フジテレビとセクハラ問題
昨日のフジテレビの会見を見て、「公開処刑のようだ」「ネット社会の縮図である」「記者はあたかも被害女性の代弁者のように持論を感情的にぶつけている」「結局当事者である女性が置き去りになっているのではないか」というコメントを数多く見ました。
先日、今はワイドショーオタク化している同級生と話した時に、私が扱っている職場のセクハラ問題と、今回の中居問題の構造が、とっても似ていると言われました。
どこが似ているのか、未だに私はよく理解できていないのですが、もしかしたら何かの役に立つかもしれないと思い、ここで触れさせていただきます。
私が担当している、現在進行形のセクハラ案件があります。
職場の上司が、部下の女性との間の個別LINEを使って、交際を求めて来たというケースです。
双方ともに家庭があります。
上司が、上司と言う権力を使おうと思っていたかは不明ですが、部下の女性が、相手が上司だったので、明確な拒否ができなかったと言う事は本人から聞いています。
今は、LINEの記録が残っているので、その間のやりとりを全部見れます。
セクハラ案件は、解雇案件の次に、数が多い案件で、これまでもたくさんの事例を見てきました。

◆ **記録データ**:
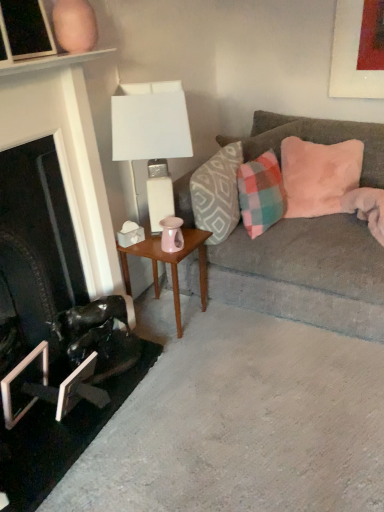
I want to click on free location in front of metallic silver picture frame at lower left, which appears as the first picture frame when ordered from the bottom, so click(59, 446).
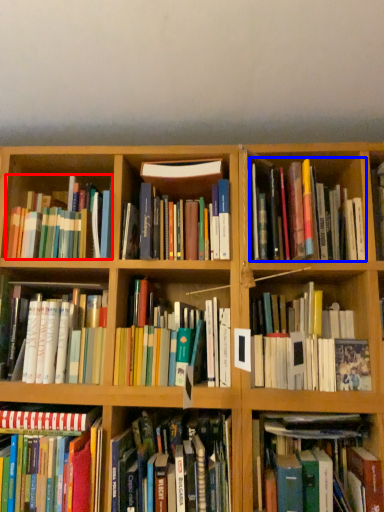
Question: Which point is further to the camera, book (highlighted by a red box) or book (highlighted by a blue box)?

Choices:
 (A) book
 (B) book

Answer: (A)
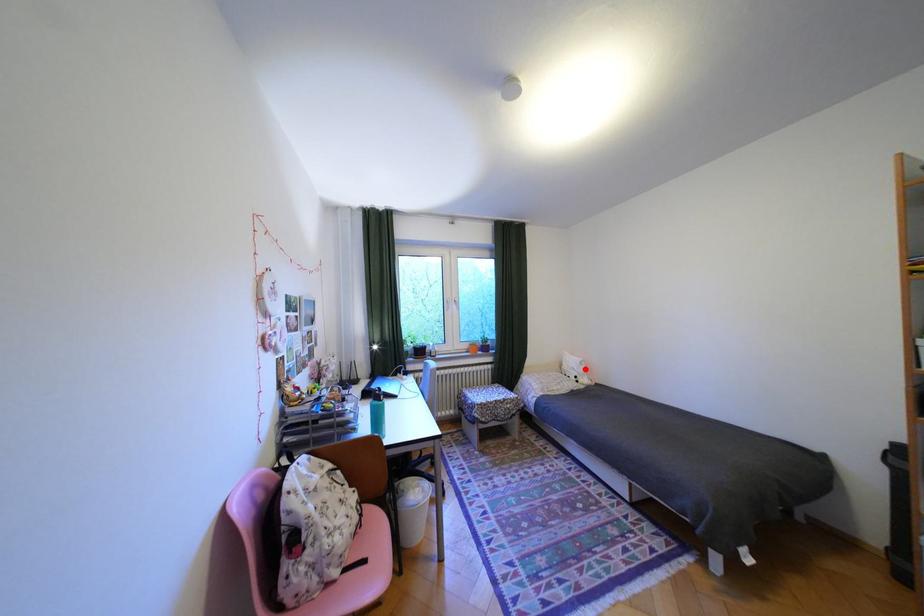
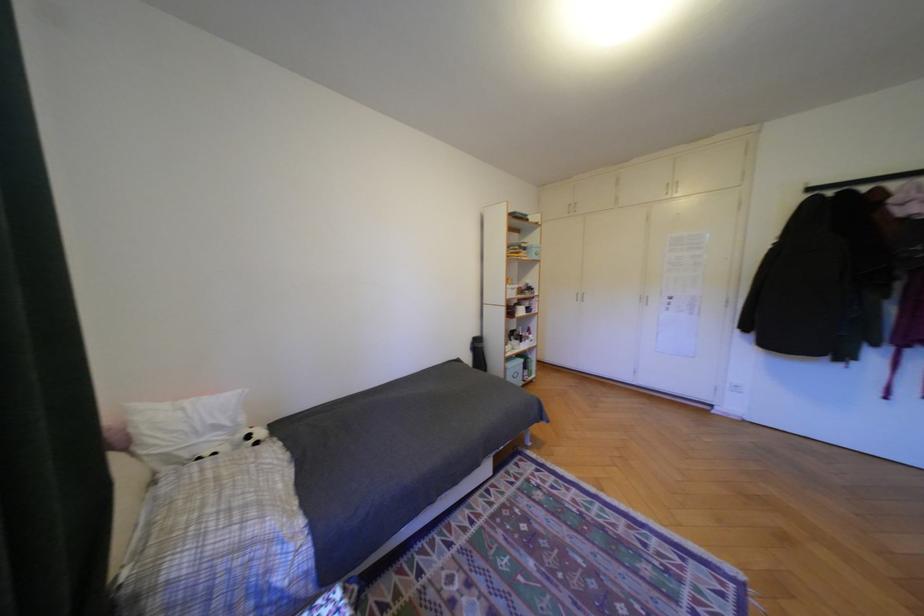
Locate, in the second image, the point that corresponds to the highlighted location in the first image.

(228, 427)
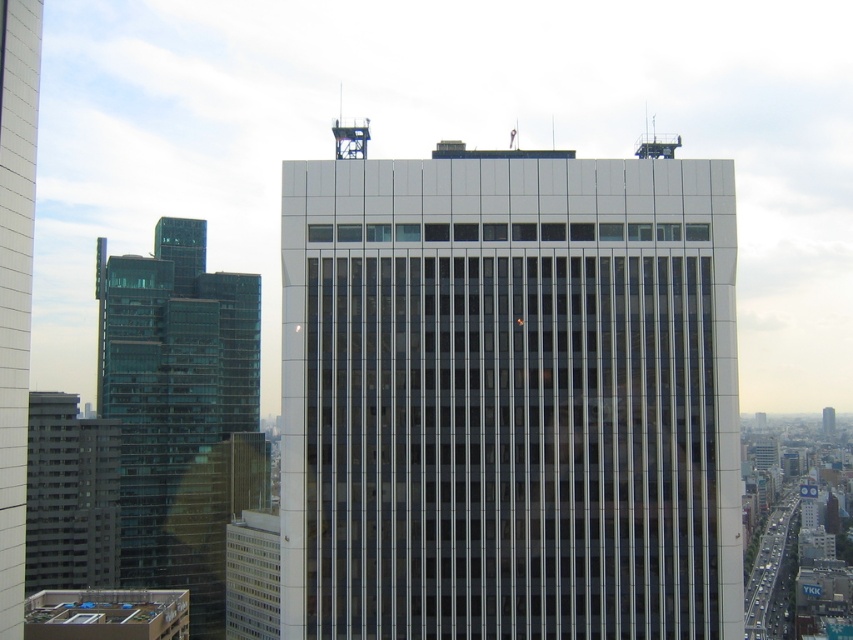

◆ **練習問題**:
a – 本文によると、筆者が担当しているセクハラ案件で、上司は何を使って部下の女性に交際を求めましたか。
b – 次の(i)～(iii)が本文の内容と合っているかどうかを答えなさい。それぞれ「はい」か「いいえ」で答え、根拠となる本文の言葉をそのまま引用すること。
(i) 筆者が担当しているセクハラ案件では、上司と部下の双方に家庭がある。
(ii) 筆者は、職場のセクハラ問題と中居問題がどこで似ているのかを、よく理解している。
(iii) セクハラ案件は、筆者が扱う案件の中で最も数が多い。
c – 本文の「双方ともに家庭があります。」から「くさんの事例を見てきました。」までを、一字一句変えずに書き写しなさい。
記録は本文とは別の資料です。

◆ **解答**:
a – 部下の女性との間の個別LINEです。

b –
(i) はい。「双方ともに家庭があります。」
(ii) いいえ。「どこが似ているのか、未だに私はよく理解できていないのですが」
(iii) いいえ。「セクハラ案件は、解雇案件の次に、数が多い案件で」

c –
双方ともに家庭があります。
上司が、上司と言う権力を使おうと思っていたかは不明ですが、部下の女性が、相手が上司だったので、明確な拒否ができなかったと言う事は本人から聞いています。
今は、LINEの記録が残っているので、その間のやりとりを全部見れます。
セクハラ案件は、解雇案件の次に、数が多い案件で、これまでもたくさんの事例を見てきました。